_Problem description_
Only lines containing "baby" are wanted from the data below. Copy those lines.

(Source texts of formatted documents)
↓↓↓
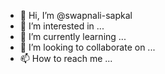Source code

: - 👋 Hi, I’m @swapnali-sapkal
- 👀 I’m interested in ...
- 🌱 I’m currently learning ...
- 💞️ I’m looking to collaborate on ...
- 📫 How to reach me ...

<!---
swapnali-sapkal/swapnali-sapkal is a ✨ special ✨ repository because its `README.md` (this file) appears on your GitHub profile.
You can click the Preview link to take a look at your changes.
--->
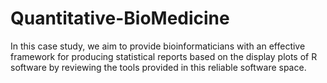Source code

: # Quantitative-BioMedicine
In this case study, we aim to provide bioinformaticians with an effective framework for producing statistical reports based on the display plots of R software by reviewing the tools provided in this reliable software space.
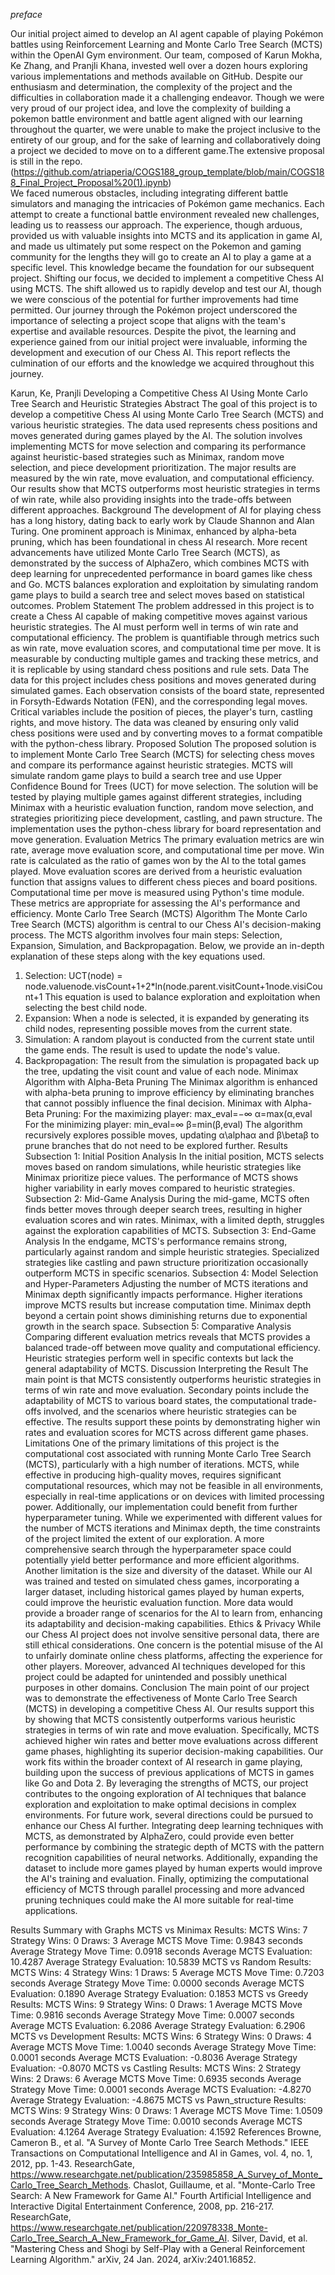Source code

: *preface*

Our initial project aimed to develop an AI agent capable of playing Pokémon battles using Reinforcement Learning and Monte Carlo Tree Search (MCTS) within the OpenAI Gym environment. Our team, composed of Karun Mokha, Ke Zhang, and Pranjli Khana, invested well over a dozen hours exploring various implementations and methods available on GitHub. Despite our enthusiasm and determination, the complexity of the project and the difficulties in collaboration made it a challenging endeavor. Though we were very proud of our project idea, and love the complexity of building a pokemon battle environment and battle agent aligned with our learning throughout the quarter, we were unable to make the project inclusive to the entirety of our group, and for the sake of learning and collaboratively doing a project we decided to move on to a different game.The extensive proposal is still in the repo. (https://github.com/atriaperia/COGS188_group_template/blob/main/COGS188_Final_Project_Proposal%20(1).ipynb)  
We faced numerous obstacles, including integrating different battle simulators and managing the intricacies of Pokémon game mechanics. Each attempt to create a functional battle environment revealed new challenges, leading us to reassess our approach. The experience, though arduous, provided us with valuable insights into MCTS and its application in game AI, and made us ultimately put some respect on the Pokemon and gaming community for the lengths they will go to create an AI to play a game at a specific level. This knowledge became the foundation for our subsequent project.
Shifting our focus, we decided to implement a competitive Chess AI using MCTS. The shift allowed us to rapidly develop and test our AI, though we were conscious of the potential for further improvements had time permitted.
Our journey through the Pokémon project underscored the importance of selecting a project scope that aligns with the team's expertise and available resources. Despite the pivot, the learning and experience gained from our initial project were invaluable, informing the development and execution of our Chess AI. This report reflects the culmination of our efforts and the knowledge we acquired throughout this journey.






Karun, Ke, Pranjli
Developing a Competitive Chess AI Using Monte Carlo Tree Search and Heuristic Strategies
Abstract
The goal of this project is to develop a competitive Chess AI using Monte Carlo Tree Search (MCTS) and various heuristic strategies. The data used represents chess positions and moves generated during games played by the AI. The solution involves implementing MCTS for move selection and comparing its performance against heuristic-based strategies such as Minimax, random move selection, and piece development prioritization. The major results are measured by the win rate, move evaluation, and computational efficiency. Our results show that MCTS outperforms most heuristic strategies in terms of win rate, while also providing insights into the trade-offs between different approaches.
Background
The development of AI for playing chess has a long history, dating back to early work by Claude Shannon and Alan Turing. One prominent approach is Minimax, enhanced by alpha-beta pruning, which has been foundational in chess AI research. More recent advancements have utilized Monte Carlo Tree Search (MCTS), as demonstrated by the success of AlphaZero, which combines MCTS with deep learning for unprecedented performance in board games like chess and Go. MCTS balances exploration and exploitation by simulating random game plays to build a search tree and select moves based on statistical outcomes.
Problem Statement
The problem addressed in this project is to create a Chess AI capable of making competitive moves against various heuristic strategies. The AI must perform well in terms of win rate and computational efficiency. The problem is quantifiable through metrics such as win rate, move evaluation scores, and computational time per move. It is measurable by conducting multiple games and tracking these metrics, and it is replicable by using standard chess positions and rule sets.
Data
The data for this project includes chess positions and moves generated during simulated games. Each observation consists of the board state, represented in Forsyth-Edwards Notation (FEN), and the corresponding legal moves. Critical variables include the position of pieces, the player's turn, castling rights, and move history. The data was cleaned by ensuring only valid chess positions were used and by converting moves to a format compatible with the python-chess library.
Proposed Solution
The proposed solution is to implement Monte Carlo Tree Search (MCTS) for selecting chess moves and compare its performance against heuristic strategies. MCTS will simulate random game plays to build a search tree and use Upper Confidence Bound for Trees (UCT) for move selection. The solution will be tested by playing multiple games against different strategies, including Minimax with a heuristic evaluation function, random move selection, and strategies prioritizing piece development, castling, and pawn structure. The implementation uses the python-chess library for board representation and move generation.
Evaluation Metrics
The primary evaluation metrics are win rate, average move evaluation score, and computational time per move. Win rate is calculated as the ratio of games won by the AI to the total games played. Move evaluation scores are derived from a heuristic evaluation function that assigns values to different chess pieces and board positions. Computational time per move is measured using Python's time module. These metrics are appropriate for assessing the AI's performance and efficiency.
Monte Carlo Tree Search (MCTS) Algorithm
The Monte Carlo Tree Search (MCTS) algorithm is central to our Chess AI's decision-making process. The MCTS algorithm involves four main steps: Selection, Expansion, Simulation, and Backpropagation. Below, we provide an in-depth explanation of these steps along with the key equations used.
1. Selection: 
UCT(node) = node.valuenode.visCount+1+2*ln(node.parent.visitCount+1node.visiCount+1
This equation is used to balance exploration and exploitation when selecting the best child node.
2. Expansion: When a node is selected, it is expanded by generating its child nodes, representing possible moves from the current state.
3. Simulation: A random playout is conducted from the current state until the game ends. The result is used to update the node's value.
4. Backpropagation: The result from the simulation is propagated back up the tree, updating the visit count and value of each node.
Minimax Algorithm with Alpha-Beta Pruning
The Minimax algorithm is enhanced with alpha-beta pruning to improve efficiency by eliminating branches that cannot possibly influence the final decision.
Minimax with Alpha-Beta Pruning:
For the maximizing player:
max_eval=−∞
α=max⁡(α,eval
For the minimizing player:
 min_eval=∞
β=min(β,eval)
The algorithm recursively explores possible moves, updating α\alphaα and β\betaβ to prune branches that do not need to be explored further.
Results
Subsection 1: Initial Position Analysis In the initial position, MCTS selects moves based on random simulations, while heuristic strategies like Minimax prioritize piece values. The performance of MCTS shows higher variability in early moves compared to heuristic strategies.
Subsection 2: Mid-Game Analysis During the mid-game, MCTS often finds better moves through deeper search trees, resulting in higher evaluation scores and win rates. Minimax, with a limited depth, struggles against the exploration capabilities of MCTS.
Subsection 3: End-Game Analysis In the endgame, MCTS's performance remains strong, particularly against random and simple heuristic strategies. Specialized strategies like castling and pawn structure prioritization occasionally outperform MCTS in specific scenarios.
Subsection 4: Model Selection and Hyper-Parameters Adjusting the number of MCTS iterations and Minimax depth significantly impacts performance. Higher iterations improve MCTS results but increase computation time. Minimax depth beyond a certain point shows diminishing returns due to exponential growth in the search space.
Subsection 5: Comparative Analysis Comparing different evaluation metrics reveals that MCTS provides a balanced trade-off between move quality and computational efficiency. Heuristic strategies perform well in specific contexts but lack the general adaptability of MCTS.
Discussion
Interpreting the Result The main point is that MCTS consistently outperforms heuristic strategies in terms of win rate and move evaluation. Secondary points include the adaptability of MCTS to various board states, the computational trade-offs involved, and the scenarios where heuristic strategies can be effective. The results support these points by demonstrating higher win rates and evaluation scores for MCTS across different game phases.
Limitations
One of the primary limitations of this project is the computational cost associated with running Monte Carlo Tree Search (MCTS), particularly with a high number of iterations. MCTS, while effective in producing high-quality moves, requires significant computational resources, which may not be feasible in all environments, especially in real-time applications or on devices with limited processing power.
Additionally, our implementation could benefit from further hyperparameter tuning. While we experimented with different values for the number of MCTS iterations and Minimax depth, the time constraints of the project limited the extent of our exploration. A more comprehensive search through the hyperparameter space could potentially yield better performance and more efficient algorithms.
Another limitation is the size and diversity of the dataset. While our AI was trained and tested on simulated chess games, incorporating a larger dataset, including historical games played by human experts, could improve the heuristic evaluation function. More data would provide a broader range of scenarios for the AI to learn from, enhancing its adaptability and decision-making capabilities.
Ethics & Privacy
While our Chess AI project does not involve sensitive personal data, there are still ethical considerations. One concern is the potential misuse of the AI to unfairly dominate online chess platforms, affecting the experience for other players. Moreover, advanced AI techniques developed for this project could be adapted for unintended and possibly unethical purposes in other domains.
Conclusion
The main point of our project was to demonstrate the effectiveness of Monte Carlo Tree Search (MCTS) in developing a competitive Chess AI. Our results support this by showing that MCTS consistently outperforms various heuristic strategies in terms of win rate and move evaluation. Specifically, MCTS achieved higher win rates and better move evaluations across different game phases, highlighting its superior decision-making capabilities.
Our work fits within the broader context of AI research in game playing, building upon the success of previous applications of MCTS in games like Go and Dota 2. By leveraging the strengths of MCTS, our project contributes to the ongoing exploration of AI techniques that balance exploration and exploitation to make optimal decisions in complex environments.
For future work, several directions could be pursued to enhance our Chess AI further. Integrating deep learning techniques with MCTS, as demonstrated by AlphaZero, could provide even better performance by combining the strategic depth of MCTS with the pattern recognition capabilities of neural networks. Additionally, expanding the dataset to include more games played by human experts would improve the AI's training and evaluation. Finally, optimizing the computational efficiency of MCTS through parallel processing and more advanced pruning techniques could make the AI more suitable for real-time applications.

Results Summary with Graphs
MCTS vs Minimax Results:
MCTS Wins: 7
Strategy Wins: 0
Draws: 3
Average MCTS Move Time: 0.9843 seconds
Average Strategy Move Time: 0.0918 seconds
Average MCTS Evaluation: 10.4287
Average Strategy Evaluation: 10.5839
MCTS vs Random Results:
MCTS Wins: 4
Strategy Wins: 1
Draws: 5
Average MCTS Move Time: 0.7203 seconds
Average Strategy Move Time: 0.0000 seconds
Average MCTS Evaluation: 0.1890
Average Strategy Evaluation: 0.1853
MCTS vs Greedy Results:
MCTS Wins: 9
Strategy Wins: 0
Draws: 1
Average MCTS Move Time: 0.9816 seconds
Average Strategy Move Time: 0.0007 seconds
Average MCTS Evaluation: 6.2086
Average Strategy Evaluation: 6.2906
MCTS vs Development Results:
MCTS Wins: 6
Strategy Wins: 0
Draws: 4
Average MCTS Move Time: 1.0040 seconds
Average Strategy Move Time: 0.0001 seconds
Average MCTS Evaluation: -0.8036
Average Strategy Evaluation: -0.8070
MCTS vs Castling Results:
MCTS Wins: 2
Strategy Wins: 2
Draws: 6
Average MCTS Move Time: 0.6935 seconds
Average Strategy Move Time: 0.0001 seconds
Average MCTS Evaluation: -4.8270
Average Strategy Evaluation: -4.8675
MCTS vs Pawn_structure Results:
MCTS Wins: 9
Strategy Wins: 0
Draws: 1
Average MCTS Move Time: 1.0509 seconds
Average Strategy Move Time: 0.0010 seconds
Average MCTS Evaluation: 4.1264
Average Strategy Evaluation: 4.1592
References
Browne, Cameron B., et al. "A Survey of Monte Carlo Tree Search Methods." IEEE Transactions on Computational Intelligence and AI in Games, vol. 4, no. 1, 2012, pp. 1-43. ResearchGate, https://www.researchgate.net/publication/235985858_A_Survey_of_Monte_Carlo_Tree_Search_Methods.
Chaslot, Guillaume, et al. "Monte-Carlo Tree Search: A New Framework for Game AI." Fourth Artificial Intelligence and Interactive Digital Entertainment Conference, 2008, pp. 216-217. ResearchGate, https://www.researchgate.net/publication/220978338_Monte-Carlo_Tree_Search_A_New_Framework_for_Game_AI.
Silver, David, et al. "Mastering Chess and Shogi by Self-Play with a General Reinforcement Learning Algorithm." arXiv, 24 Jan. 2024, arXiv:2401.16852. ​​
↑↑↑
↓↓↓
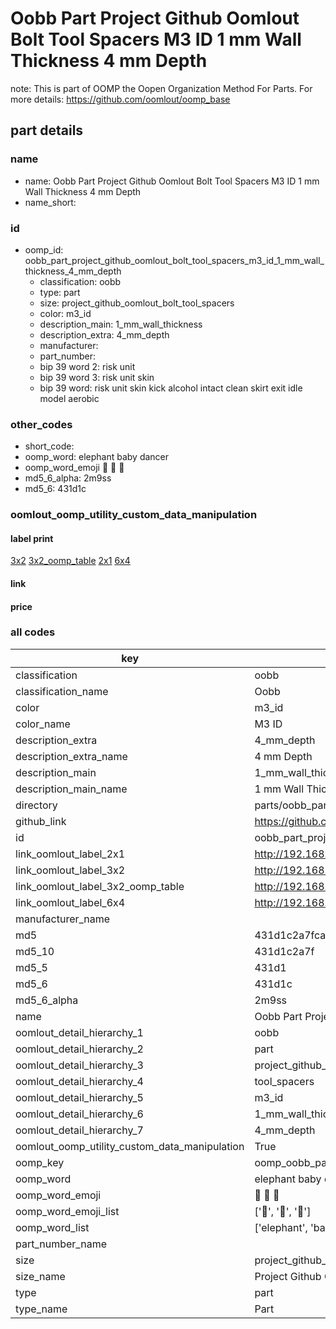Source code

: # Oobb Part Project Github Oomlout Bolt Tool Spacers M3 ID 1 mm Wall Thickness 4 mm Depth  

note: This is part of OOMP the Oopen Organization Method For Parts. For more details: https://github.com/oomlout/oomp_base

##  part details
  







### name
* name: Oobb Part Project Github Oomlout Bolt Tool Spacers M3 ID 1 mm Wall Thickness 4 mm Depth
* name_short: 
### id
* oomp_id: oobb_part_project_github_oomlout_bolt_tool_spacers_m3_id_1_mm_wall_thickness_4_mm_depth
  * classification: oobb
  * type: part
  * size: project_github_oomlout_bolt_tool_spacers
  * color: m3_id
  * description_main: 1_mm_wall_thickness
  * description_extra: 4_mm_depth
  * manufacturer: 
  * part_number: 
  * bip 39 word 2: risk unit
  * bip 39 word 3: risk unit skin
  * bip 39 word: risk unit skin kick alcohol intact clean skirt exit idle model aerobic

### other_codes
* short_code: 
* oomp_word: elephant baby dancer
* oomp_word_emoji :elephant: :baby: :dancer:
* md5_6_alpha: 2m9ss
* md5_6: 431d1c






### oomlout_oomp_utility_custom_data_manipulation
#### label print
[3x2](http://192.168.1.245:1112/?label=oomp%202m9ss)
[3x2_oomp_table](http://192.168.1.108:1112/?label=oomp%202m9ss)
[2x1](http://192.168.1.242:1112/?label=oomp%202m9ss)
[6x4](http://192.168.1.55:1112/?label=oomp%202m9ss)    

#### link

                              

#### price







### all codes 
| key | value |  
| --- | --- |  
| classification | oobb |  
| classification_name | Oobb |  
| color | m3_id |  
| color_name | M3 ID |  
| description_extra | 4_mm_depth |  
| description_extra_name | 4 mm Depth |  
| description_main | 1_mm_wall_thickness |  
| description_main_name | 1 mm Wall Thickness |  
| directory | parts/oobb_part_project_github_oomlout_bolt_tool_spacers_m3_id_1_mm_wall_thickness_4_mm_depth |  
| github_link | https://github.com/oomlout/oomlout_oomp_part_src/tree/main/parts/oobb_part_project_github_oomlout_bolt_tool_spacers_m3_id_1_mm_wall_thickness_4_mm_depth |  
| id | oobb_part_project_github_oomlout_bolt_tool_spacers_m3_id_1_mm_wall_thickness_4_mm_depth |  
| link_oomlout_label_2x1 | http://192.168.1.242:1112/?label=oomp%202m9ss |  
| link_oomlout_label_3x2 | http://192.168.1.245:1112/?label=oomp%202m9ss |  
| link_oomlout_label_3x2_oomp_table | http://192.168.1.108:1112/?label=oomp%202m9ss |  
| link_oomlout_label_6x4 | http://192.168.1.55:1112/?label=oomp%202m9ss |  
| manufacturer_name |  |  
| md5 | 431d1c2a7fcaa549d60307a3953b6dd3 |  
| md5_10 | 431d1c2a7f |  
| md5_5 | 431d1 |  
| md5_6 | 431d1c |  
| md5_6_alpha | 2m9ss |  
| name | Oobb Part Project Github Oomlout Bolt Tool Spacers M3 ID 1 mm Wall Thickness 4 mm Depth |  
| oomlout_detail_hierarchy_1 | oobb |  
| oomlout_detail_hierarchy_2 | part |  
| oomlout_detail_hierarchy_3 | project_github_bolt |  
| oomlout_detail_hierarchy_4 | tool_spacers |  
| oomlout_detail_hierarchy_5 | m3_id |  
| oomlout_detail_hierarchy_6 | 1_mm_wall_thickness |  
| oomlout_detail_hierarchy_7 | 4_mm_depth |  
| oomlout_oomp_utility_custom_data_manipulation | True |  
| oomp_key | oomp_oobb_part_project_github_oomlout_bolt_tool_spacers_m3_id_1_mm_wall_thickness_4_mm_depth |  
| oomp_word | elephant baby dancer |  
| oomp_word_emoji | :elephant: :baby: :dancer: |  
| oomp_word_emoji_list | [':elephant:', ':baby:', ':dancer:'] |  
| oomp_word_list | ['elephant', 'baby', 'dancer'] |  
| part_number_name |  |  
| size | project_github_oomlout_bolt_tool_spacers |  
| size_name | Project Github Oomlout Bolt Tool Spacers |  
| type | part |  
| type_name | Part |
↑↑↑
_Result below_
* oomp_word: elephant baby dancer
* oomp_word_emoji :elephant: :baby: :dancer:
| oomp_word | elephant baby dancer |  
| oomp_word_emoji | :elephant: :baby: :dancer: |  
| oomp_word_emoji_list | [':elephant:', ':baby:', ':dancer:'] |  
| oomp_word_list | ['elephant', 'baby', 'dancer'] |  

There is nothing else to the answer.